Which law applies when selling to Slovakia?

For mandatory consumer-protection rules, the law of the consumer's country of residence applies — so Slovak law for customers in Slovakia (Acts 102/2014, 250/2007, GDPR).

Are my home-country terms enough for Slovakia?

No. Terms drafted under your home law do not cover Slovak requirements (Act 102/2014, the complaints procedure under 250/2007, ARS under 391/2015) and are often unenforceable against Slovak consumers.

Do the terms have to be in Slovak?

Yes. The State Language Act (No. 270/1995 Coll.) requires consumer information in Slovakia to be published in Slovak.
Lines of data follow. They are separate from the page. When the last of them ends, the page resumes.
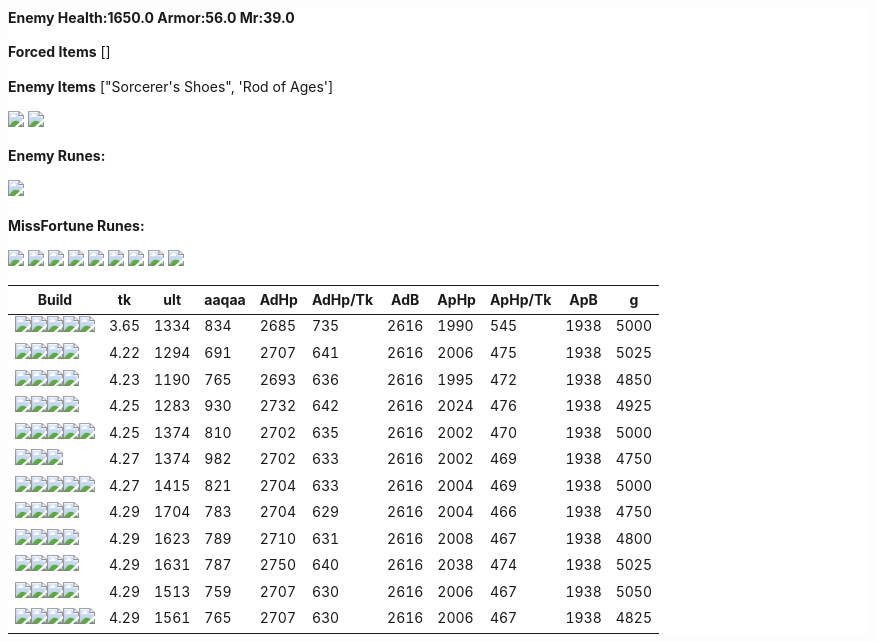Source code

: **Enemy Health:1650.0 Armor:56.0 Mr:39.0**


**Forced Items** []








**Enemy Items** ["Sorcerer's Shoes", 'Rod of Ages']





![](/item/3020.png)
![](/item/6657.png)



**Enemy Runes:**





![](/StatMods/StatModsArmorIcon.png)



**MissFortune Runes:**


![](/Styles/Precision/PressTheAttack/PressTheAttack.png)
![](/Styles/Precision/Overheal.png)
![](/Styles/Precision/LegendAlacrity/LegendAlacrity.png)
![](/Styles/Precision/CutDown/CutDown.png)
![](/Styles/Sorcery/AbsoluteFocus/AbsoluteFocus.png)
![](/Styles/Sorcery/GatheringStorm/GatheringStorm.png)
![](/StatMods/StatModsAdaptiveForceIcon.png)
![](/StatMods/StatModsAdaptiveForceIcon.png)
![](/StatMods/StatModsArmorIcon.png)





 Build |tk|ult|aaqaa|AdHp|AdHp/Tk|AdB|ApHp|ApHp/Tk|ApB|g
-|-|-|-|-|-|-|-|-|-|-
![](/item/6672.png)![](/item/1001.png)![](/item/1053.png)![](/item/1055.png)![](/item/1036.png)|3.65|1334|834|2685|735|2616|1990|545|1938|5000
![](/item/3046.png)![](/item/1053.png)![](/item/1055.png)![](/item/1037.png)|4.22|1294|691|2707|641|2616|2006|475|1938|5025
![](/item/3124.png)![](/item/1001.png)![](/item/1053.png)![](/item/1055.png)|4.23|1190|765|2693|636|2616|1995|472|1938|4850
![](/item/3153.png)![](/item/1001.png)![](/item/1055.png)![](/item/1037.png)|4.25|1283|930|2732|642|2616|2024|476|1938|4925
![](/item/3087.png)![](/item/1001.png)![](/item/1053.png)![](/item/1055.png)![](/item/1036.png)|4.25|1374|810|2702|635|2616|2002|470|1938|5000
![](/item/6671.png)![](/item/1053.png)![](/item/1055.png)|4.27|1374|982|2702|633|2616|2002|469|1938|4750
![](/item/3095.png)![](/item/1001.png)![](/item/1053.png)![](/item/1055.png)![](/item/1036.png)|4.27|1415|821|2704|633|2616|2004|469|1938|5000
![](/item/6691.png)![](/item/1001.png)![](/item/1053.png)![](/item/1055.png)|4.29|1704|783|2704|629|2616|2004|466|1938|4750
![](/item/3142.png)![](/item/1053.png)![](/item/1055.png)![](/item/1036.png)|4.29|1623|789|2710|631|2616|2008|467|1938|4800
![](/item/3074.png)![](/item/1001.png)![](/item/1055.png)![](/item/1037.png)|4.29|1631|787|2750|640|2616|2038|474|1938|5025
![](/item/6675.png)![](/item/1001.png)![](/item/1053.png)![](/item/1055.png)|4.29|1513|759|2707|630|2616|2006|467|1938|5050
![](/item/3179.png)![](/item/1001.png)![](/item/1053.png)![](/item/1055.png)![](/item/1037.png)|4.29|1561|765|2707|630|2616|2006|467|1938|4825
The SOI treats foreign-language terms as a breach of the information obligations.

Do I have to offer ARS/ODR?

Yes. Act No. 391/2015 Coll. introduces alternative dispute resolution (ARS) run by the SOI and other bodies. The terms must name the ARS body and include a link to the ODR platform (Regulation (EU) 524/2013).

What fines can the SOI impose?

Administrative fines up to EUR 66,400 for breaches of Acts 250/2007 and 102/2014 (e.g. missing withdrawal information). The ÚOOÚ SR — up to EUR 20M or 4% of turnover for GDPR breaches.